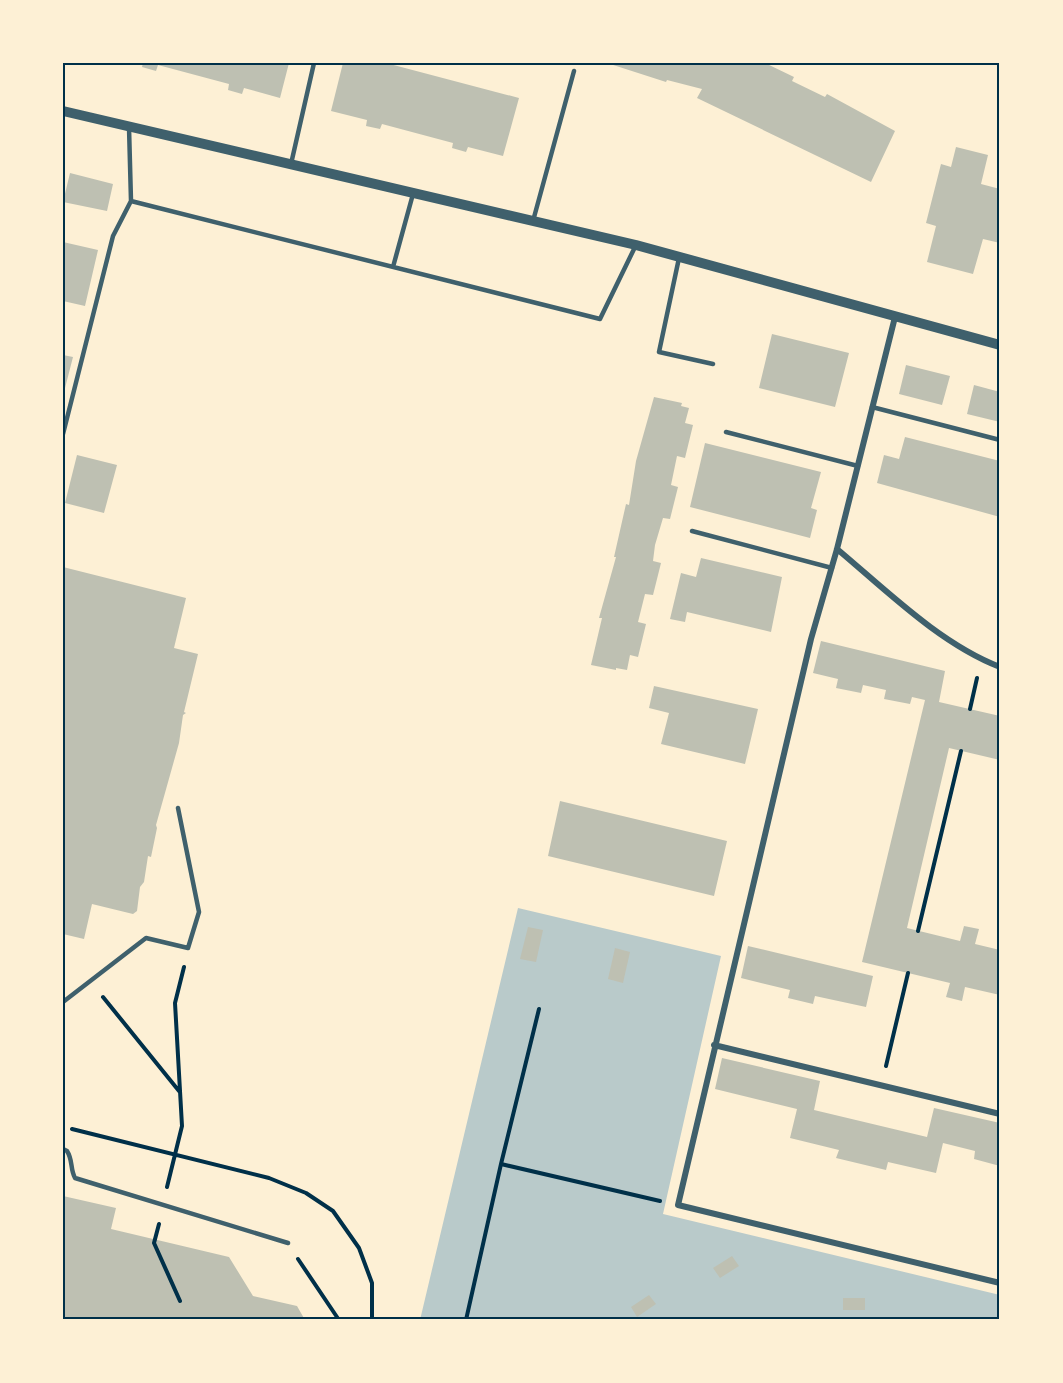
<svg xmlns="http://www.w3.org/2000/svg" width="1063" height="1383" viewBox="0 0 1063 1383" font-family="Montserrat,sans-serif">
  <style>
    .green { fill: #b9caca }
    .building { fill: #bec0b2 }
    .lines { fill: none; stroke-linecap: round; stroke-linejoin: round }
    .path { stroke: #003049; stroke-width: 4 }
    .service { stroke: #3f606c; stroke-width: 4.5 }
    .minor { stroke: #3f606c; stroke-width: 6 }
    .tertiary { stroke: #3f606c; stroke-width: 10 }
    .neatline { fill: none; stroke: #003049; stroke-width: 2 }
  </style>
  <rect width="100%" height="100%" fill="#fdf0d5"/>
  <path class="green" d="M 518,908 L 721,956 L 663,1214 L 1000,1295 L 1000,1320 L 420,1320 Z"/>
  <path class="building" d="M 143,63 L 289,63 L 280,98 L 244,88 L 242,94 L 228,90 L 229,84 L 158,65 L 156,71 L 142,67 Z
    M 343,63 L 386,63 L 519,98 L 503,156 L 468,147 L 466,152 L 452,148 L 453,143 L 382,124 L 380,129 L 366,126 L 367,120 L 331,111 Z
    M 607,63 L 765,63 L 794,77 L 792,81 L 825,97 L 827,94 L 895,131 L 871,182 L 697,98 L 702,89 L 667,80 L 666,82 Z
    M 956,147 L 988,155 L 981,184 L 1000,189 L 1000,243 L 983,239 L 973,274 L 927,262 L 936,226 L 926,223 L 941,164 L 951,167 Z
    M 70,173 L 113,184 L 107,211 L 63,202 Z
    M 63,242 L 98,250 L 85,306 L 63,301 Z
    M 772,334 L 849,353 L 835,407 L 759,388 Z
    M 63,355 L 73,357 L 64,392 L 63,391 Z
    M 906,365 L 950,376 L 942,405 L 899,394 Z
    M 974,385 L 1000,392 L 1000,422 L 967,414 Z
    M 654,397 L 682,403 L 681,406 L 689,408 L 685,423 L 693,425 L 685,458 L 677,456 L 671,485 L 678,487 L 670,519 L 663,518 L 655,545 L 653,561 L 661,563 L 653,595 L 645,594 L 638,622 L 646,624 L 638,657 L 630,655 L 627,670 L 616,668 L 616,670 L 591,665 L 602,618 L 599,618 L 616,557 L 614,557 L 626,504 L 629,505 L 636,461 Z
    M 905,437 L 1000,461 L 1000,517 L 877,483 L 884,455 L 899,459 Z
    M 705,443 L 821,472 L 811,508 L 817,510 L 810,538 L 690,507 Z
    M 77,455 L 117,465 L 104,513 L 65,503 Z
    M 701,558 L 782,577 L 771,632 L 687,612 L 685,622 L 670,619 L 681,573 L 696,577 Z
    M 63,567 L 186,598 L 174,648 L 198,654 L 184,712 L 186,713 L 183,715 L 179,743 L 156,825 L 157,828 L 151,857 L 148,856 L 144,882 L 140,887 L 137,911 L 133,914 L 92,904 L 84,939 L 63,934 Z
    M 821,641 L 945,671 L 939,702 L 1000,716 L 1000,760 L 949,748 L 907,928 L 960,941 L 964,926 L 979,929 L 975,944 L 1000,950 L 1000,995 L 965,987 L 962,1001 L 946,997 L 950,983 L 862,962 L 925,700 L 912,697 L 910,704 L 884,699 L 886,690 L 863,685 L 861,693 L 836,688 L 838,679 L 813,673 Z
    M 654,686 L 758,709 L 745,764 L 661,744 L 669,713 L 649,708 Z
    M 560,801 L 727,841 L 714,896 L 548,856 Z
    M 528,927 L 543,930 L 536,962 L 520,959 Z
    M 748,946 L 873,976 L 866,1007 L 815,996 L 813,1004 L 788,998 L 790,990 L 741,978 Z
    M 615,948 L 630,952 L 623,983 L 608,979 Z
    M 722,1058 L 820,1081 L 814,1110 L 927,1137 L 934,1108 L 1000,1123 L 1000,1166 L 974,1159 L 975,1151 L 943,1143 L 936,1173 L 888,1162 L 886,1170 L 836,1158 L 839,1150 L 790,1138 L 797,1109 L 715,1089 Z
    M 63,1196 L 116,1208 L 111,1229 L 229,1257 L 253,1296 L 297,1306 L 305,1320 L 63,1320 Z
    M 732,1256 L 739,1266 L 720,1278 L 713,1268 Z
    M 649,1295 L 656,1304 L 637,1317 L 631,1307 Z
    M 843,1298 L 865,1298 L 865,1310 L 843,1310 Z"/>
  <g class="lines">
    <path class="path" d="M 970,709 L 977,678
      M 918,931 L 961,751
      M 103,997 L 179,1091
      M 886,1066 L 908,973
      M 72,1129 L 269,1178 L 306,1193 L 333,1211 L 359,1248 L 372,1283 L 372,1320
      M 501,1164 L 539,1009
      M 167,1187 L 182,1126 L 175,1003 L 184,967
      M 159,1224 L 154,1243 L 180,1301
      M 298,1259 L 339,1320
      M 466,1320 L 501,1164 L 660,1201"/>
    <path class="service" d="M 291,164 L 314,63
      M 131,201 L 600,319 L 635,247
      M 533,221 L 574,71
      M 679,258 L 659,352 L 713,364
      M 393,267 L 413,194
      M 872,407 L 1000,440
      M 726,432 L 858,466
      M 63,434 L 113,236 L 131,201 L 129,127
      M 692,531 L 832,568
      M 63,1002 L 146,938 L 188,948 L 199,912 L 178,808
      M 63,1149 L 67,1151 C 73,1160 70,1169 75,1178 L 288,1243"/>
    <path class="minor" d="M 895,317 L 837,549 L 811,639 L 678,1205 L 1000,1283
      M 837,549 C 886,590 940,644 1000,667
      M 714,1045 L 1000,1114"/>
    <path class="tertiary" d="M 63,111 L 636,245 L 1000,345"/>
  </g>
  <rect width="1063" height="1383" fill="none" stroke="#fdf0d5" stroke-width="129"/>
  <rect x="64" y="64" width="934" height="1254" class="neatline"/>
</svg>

=-=-=

Instructions to follow: Copy, exactly and with nothing added, the lines from the one containing "M 466,1320 L" through the end of the records.

Task result:
      M 466,1320 L 501,1164 L 660,1201"/>
    <path class="service" d="M 291,164 L 314,63
      M 131,201 L 600,319 L 635,247
      M 533,221 L 574,71
      M 679,258 L 659,352 L 713,364
      M 393,267 L 413,194
      M 872,407 L 1000,440
      M 726,432 L 858,466
      M 63,434 L 113,236 L 131,201 L 129,127
      M 692,531 L 832,568
      M 63,1002 L 146,938 L 188,948 L 199,912 L 178,808
      M 63,1149 L 67,1151 C 73,1160 70,1169 75,1178 L 288,1243"/>
    <path class="minor" d="M 895,317 L 837,549 L 811,639 L 678,1205 L 1000,1283
      M 837,549 C 886,590 940,644 1000,667
      M 714,1045 L 1000,1114"/>
    <path class="tertiary" d="M 63,111 L 636,245 L 1000,345"/>
  </g>
  <rect width="1063" height="1383" fill="none" stroke="#fdf0d5" stroke-width="129"/>
  <rect x="64" y="64" width="934" height="1254" class="neatline"/>
</svg>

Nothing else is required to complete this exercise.